Davidson, a 21-year-old defenseman, had begun his first season with Oklahoma City in the American Hockey League. He had one assist in six games before he received the diagnosis.
---The annual hockey Winter Classic scheduled to be played Jan. 1 in Michigan Stadium in Ann Arbor, Mich., is off, but negotiations between the NHL and the Players' Association could resume soon.

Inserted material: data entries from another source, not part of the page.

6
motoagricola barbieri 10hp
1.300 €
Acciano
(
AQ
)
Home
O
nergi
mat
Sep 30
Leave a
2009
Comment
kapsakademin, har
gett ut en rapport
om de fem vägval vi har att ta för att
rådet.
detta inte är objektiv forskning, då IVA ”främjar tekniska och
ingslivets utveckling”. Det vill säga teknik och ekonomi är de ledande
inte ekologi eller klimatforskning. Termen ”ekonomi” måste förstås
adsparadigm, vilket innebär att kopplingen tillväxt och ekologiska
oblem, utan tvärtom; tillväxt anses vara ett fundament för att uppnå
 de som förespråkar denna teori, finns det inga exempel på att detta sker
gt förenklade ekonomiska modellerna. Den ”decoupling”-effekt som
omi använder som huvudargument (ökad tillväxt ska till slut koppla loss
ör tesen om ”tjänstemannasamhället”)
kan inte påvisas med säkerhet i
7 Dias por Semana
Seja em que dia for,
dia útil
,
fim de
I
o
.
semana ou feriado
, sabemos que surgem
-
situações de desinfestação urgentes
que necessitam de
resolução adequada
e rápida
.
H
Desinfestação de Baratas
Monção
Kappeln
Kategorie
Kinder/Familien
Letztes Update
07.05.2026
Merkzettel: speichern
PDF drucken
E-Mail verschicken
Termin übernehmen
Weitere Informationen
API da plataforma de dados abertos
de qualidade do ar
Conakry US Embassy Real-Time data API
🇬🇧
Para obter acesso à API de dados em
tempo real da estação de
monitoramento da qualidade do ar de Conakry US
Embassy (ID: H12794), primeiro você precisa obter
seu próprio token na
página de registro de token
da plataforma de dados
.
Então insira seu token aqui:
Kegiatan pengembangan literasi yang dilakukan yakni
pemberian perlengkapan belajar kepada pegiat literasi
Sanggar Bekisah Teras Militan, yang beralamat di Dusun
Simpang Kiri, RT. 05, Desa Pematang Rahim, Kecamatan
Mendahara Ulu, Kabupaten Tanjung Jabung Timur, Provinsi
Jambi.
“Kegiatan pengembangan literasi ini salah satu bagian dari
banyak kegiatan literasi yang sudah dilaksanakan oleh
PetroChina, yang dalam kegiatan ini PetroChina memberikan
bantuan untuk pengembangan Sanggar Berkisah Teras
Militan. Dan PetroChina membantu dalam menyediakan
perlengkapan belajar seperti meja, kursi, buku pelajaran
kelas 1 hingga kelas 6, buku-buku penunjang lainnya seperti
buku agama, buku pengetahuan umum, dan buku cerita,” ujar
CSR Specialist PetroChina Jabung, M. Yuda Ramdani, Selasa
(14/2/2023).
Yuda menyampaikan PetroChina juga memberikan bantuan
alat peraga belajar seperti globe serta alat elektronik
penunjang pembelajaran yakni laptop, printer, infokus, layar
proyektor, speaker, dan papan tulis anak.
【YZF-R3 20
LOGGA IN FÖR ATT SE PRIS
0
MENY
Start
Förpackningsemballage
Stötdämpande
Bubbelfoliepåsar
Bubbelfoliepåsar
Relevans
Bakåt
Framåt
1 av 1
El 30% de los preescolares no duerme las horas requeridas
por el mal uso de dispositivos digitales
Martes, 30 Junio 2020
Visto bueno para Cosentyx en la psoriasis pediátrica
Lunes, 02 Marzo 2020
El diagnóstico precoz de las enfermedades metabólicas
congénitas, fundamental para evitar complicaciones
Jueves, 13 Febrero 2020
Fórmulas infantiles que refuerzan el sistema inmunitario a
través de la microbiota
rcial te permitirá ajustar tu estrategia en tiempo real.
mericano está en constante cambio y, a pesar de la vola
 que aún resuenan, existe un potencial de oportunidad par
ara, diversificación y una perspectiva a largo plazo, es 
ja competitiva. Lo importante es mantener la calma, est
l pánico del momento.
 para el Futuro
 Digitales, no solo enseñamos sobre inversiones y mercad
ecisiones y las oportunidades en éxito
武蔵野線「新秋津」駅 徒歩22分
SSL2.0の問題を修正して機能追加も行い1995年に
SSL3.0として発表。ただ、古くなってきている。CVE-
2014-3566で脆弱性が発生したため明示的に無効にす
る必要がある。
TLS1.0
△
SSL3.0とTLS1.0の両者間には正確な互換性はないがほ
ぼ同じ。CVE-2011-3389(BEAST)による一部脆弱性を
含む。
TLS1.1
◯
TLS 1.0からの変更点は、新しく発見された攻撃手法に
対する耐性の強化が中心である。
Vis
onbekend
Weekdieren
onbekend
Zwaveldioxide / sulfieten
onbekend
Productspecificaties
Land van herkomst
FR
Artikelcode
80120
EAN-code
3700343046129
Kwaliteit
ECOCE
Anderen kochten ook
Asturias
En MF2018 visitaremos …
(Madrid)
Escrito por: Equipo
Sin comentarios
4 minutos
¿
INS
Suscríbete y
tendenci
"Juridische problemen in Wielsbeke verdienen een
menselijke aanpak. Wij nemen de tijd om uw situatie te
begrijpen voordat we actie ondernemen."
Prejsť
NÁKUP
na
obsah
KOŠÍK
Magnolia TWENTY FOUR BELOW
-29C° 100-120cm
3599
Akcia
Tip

The NHL said Friday that it has cancelled the Winter Classic game between the Detroit Red Wings and the Toronto Maple Leafs and the Hockeytown Winter Festival slated for Dec. 16-31 at Comerica Park in Detroit.
The protracted player lockout and failure to reach a new collective bargaining agreement has wiped out the first two months of the regular season.
--Miami Heat guard Dwyane Wade was among the players who questioned the decision to play Friday night's game against the Knicks in New York as scheduled while the city is still struggling to recover from devastating Hurricane Sandy.
"I just felt that (there are) bigger things to be concerned about than us being here to play a basketball game," Wade said after practice in Madison Square Garden via ESPN.com. "Obviously, sports takes people's minds away from things, but I think there are bigger things that need to be done here in this city."
--- New Orleans Hornets guard Eric Gordon will be out 4-6 weeks with a knee injury, but he will not require surgery, Yahoo! Sports reported.
---Penn State athletic director Tim Curley and former vice president Gary Schultz were arraigned Friday during a short court appearance amid new charges of failing to report child sexual abuse allegations against former assistant football coach Jerry Sandusky.
An additional $50,000 in bail was set for Curley and Schultz by District Judge William Wenner based on the additional charges that include child endangerment and conspiracy.
Curley and Schultz previously were charged with perjury before the grand jury in the Sandusky case and for failing to report suspected child abuse.
A preliminary hearing is set for Nov. 12.
Former Penn State president Graham Spanier is scheduled to be arraigned Wednesday.